Стикли округлил глаза от ужаса:
— Ты хочешь его убить?
— Послушай, Стик. Я не собираюсь убивать Брукхевена. Я хочу взять его в плен — как мы стобой и собирались сделать. Будет лучше, если мы возьмем его здесь, а не в опере. Потому что здесь нам не сможет никто помешать, кроме кучера и лакея.
— И еще мисс Милбери. Постарайся не напугать ее слишком сильно.
— Я здесь затем, чтобы спасти мисс Милбери, помнишь? — сказал Вульф. — Мы ведь с тобой здесь герои, не правда ли?

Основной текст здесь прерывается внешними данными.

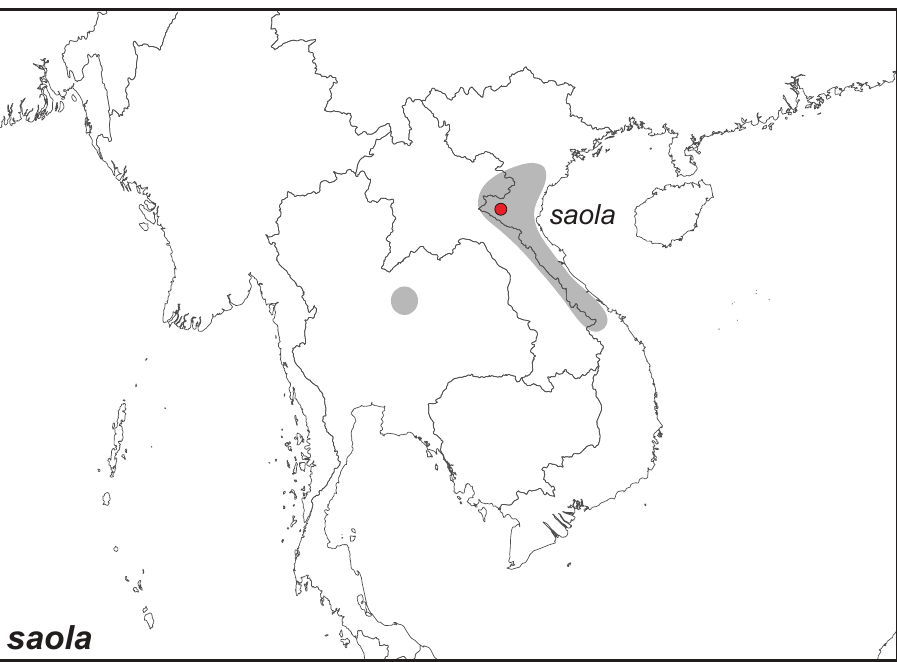
Figure 60. Distribution map of Elymnias saola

Стикли натянуто улыбнулся:
— Правда. Разумеется. — Он протянул пистолет Вульфу. — Действуй решительно, но не грубо. Поменьше насилия. И ни за что не говори, кто ты.
Вульф вынул из кармана синий шелковый носовой платок.
— Сойдет за черный в темноте? Вот и хорошо. — Вырезав в платке прорези для глаз, он повязал платок на глаза. — Ну вот. Ни Брукхевен, ни мисс Милбери ни разу со мной не встречались. Поэтому я в полной безопасности. А ты оставайся здесь.
— Но это мой пистолет. Я тоже хочу быть героем.
— Стикли, мы договорились, что ты остаешься здесь, — сказал Вульф, повернувшись к партнеру. В маске он выглядел зловеще. — Понял?
Стикли сдался.
— Понял.
Вульф направился к стоящему на обочине экипажу.